随着人口老龄化,预计到 2050 年,全球痴呆症患者人数将增加两倍,达到 1.52 亿。70%的病例归因于阿尔茨海默病(AD)病理,在出现明显认知下降之前,有 10-20 年的“临床前”期。我们迫切需要具有成本效益的客观生物标志物,以便在早期阶段检测 AD 和其他痴呆症。如果在早期阶段招募参与者,那么改变风险因素可以预防 40%的病例,并且药物试验更有可能成功。目前,痴呆症的检测主要是通过纸笔认知测试,但这些测试耗时且对临床前阶段不敏感。专业的脑部扫描和体液生物标志物可以检测到痴呆症的最早阶段,但由于过于侵入性或昂贵,无法广泛使用。随着技术的进步,人工智能(AI)在辅助早期痴呆症检测方面显示出了有前景的结果。本范围综述旨在总结人工智能辅助数字生物标志物在早期检测痴呆症方面的现有能力,并讨论潜在的未来研究方向。
在这项范围综述中,我们使用 PubMed 和 IEEE Xplore 来确定相关论文。进一步筛选这些记录以检索在五年内发表并以英文书写的文章。去除重复项后,筛选标题和摘要,然后审查全文。
最初产生了 1463 条记录,去除重复项后,有 1444 条记录被筛选出来。在筛选标题和摘要后,又排除了 771 条记录,在审查全文后,又排除了 496 条记录。最终产量为 177 项研究。记录分为不同的基于人工智能的测试:(a)计算机认知测试,(b)运动测试,(c)言语、转换和语言测试,(d)计算机辅助脑扫描解释。
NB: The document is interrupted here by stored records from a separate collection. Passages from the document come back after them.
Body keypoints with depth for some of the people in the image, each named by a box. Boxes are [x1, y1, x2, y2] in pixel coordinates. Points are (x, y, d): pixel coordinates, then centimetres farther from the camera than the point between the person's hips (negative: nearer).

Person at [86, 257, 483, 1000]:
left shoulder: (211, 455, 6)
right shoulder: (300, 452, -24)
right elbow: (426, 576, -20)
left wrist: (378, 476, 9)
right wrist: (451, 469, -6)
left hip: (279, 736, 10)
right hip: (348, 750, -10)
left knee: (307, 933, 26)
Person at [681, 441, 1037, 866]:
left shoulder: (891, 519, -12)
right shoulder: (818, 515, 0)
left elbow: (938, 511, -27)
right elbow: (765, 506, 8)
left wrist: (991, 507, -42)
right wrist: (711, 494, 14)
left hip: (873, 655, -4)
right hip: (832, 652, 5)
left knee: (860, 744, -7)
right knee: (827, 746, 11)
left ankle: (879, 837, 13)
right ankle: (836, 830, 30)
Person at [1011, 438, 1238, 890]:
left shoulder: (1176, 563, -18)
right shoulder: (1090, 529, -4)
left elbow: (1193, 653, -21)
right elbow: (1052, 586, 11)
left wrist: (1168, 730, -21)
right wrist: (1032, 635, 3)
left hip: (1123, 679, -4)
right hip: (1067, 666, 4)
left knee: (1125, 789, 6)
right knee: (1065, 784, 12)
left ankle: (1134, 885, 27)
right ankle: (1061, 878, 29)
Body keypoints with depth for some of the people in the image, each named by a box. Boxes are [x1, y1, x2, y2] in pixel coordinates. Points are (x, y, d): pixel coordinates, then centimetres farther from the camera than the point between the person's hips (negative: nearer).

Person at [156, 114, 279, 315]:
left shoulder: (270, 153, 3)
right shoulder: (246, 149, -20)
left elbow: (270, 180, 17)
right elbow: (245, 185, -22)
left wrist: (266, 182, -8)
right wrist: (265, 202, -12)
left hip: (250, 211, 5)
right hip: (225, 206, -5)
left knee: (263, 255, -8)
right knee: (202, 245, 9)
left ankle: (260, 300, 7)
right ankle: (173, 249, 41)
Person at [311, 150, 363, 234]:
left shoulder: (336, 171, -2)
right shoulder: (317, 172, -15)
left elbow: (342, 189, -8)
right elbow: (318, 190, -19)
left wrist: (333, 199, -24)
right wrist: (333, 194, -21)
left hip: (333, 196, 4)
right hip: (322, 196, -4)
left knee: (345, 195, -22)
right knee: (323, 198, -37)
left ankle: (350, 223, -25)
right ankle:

一般来说,人工智能技术提高了痴呆症筛查测试的性能,因为可以从单个测试中提取更多的特征,由于主观判断而导致的错误更少,并且人工智能将痴呆症筛查的自动化提升到了更高的水平。与传统认知测试相比,基于人工智能的计算机化认知测试可将区分敏感性提高约 4%,特异性提高约 3%。在言语、对话和语言测试方面,同时结合声学特征和语言特征,准确率可达 94%左右。应用于脑扫描分析的深度学习技术准确率约为 92%。运动测试和设置智能环境以捕捉日常生活行为是两个潜在的未来方向,可能有助于将痴呆症与正常衰老区分开来。基于人工智能的智能环境和多模态测试是改善早期痴呆症检测的有前途的未来方向。